Oggi alcuni partiti sperano di poter riattingere presto a questo sapere, e promettono ai cittadini un Draghi bis. Altri ancora hanno coniato la locuzione agenda Draghi per dare un nome a questo indirizzo politico. Anche se la disponibilità del premier, per il futuro, non è chiara. Ma aldilà della possibilità di un Draghi bis o meno, vale la pena cercare oggi di raccontare profondamente cos’è il fenomeno Draghi. Limiti e vantaggi della sua leadership per il nostro Paese.  

Gli obbiettivi trasformati in successi di Mario Draghi

Attorno all’operato di Draghi ruotano alcuni degli episodi più importanti della storia del nostro Paese. Fu proprio lui a portare avanti le privatizzazioni del sistema economico italiano degli Anni Novanta. Come fu ancora lui, in quanto presidente della BCE nel 2012, a salvare il nostro Paese, e non solo, dalla speculazione finanziaria contro l’Eurozona. Oggi è ancora Draghi, ben cosciente dei difetti del mercato energetico dell’UE, il promotore di due delle opzioni più congeniali per frenare l’impennata dei prezzi del gas in Europa. Opzioni come il price cap e quella di un aggiustamento dei meccanismi del mercato energetico, che vedono oggi il prezzo dell’elettricità legato a quello del gas: il cosiddetto decoupling. 

@ANSA/PRESS OFFICE CHIGI’S PALACE/FILIPPO ATTILI

La lungimiranza di Draghi si è confermata senza alcun dubbio preziosa e puntuale sulle questioni macroeconomiche che affliggono non solo l’Italia, ma l’Europa intera. Le sue idee neoliberiste hanno permeato l’orientamento dei decreti che hanno caratterizzato via via il suo anno di governo, come il DDL concorrenza. Che prometteva e promette di liberalizzare alcuni settori sfuggiti alle liberalizzazioni degli Anni Novanta, come quello dei balneari e quello dei trasporti. Ha poi aggiunto di voler raggiungere entro gli ultimi due mesi di governo rimasti, quanti più obbiettivi possibili. L’idea generale che esporta Mario Draghi è semplice. Garantire la concorrenza, dove ancora poco regolamentata, adottando le direttive europee, in tutti quei settori in cui i vari governi passati hanno rimandato via via con tattici escamotage, in chiave meramente elettoralistica e non a vantaggio del Paese.

> ATTIVITÀ
1 - Indica se ciascuna affermazione concorda con il brano su Draghi, rispondendo sì o no e citando le parole decisive del brano: (a) nel 2012 Draghi era presidente della BCE; (b) la disponibilità del premier per il futuro è chiara; (c) il DDL concorrenza intende liberalizzare, tra gli altri, il settore dei balneari e quello dei trasporti.
2 - Riproduci senza alcuna modifica tutto il testo del brano su Draghi che va da «Oggi alcuni partiti» giù fino a «il nostro Paese.».
Il materiale riportato di seguito non ha alcun legame con il brano su Draghi.

Voci di dati salvate:

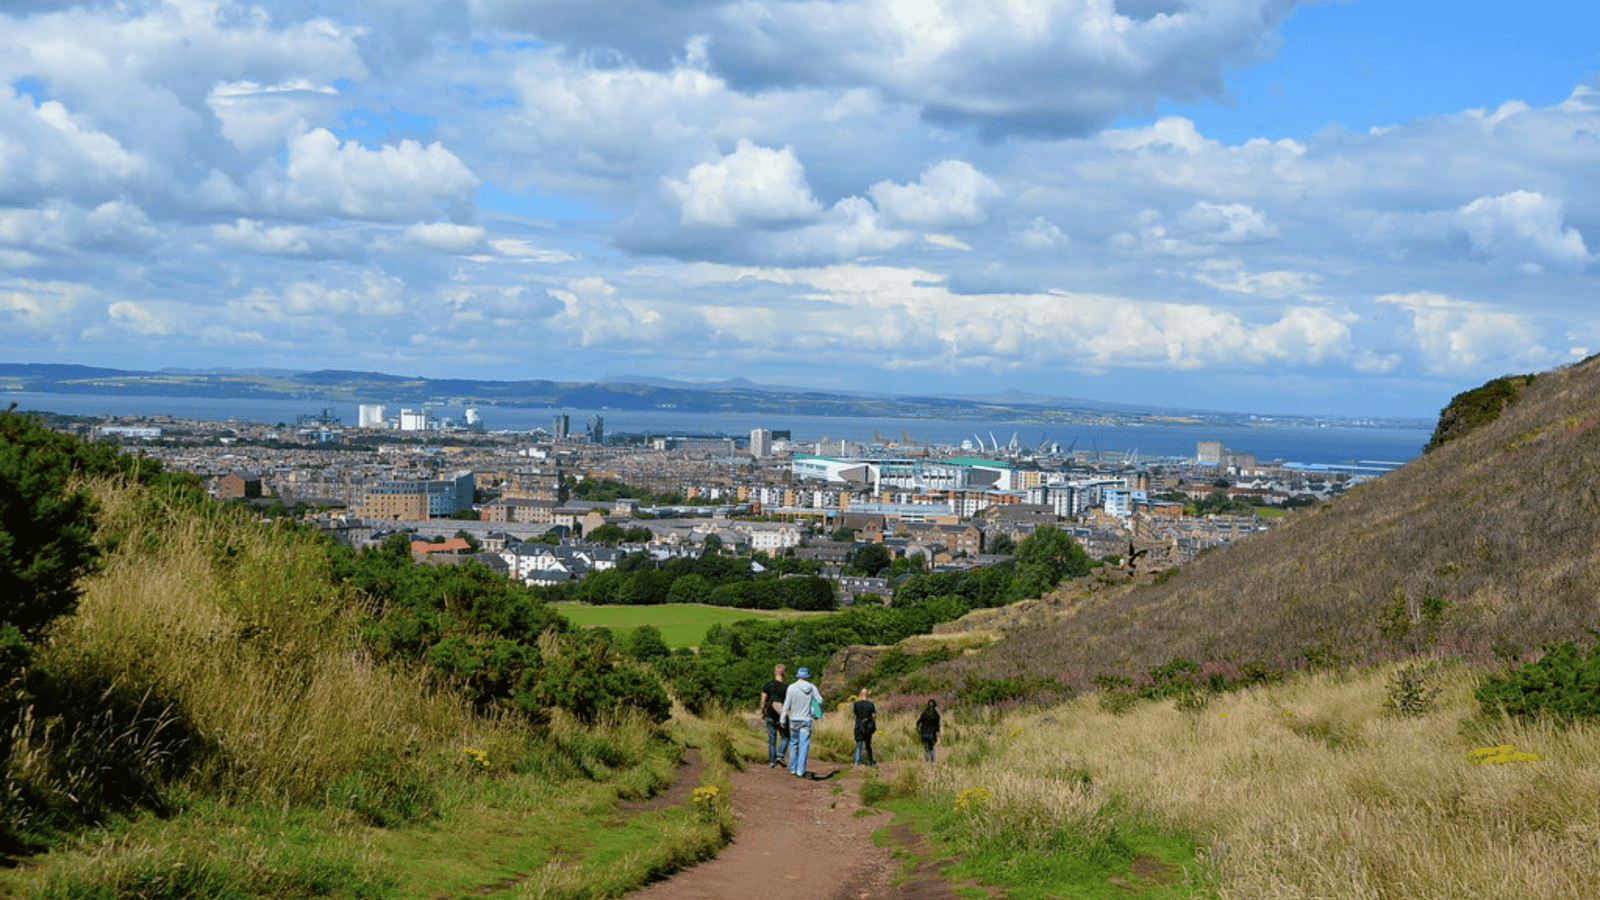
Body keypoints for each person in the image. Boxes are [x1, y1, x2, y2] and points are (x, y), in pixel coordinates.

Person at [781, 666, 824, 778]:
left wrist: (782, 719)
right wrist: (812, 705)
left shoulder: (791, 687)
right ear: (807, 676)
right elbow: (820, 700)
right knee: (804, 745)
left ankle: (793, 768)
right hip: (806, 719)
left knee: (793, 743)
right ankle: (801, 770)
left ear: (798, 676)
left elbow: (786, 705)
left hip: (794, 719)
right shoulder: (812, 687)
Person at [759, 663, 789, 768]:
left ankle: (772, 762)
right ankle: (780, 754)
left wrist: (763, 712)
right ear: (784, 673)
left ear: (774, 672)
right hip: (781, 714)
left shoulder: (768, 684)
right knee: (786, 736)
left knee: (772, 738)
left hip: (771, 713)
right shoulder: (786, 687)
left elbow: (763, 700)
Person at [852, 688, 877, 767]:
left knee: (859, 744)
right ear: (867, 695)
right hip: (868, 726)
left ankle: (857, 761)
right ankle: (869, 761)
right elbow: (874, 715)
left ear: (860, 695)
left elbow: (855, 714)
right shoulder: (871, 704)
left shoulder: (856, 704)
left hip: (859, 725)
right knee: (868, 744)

---

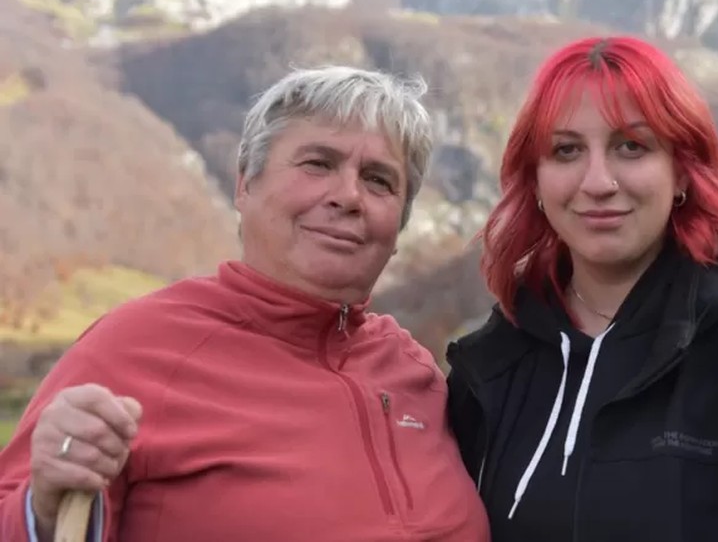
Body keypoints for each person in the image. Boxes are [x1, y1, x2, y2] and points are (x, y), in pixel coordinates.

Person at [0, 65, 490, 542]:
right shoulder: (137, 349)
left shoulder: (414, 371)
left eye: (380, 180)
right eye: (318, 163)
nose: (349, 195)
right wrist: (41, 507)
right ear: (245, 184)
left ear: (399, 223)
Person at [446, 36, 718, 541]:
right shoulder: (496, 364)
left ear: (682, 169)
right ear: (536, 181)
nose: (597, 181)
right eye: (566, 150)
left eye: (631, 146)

---

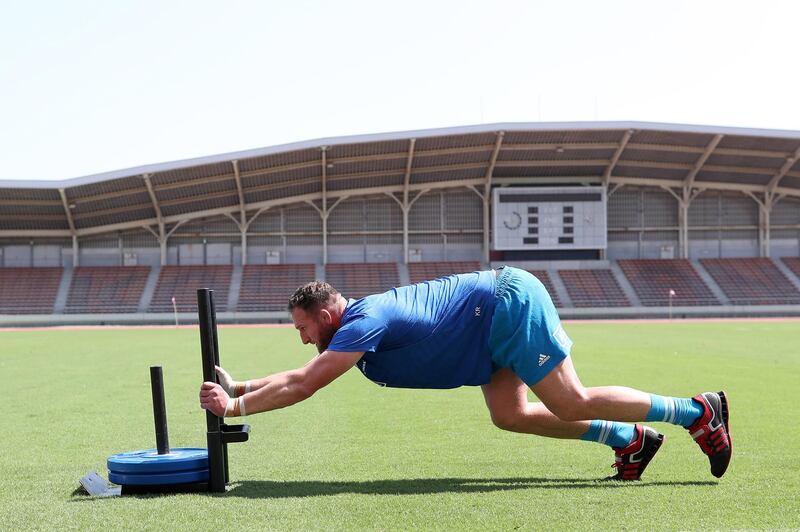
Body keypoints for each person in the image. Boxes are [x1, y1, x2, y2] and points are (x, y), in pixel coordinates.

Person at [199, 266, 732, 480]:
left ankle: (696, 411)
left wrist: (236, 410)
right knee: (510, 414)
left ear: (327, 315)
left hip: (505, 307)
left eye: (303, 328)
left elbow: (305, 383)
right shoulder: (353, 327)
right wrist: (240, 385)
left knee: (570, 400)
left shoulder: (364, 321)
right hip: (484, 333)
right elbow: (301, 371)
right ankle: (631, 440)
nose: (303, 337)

> RISPOSTE PER ATTIVITÀ
1 -
(a) Sì: «in quanto presidente della BCE nel 2012».
(b) No: «Anche se la disponibilità del premier, per il futuro, non è chiara.»
(c) Sì: «come quello dei balneari e quello dei trasporti».

2 -
Oggi alcuni partiti sperano di poter riattingere presto a questo sapere, e promettono ai cittadini un Draghi bis. Altri ancora hanno coniato la locuzione agenda Draghi per dare un nome a questo indirizzo politico. Anche se la disponibilità del premier, per il futuro, non è chiara. Ma aldilà della possibilità di un Draghi bis o meno, vale la pena cercare oggi di raccontare profondamente cos’è il fenomeno Draghi. Limiti e vantaggi della sua leadership per il nostro Paese.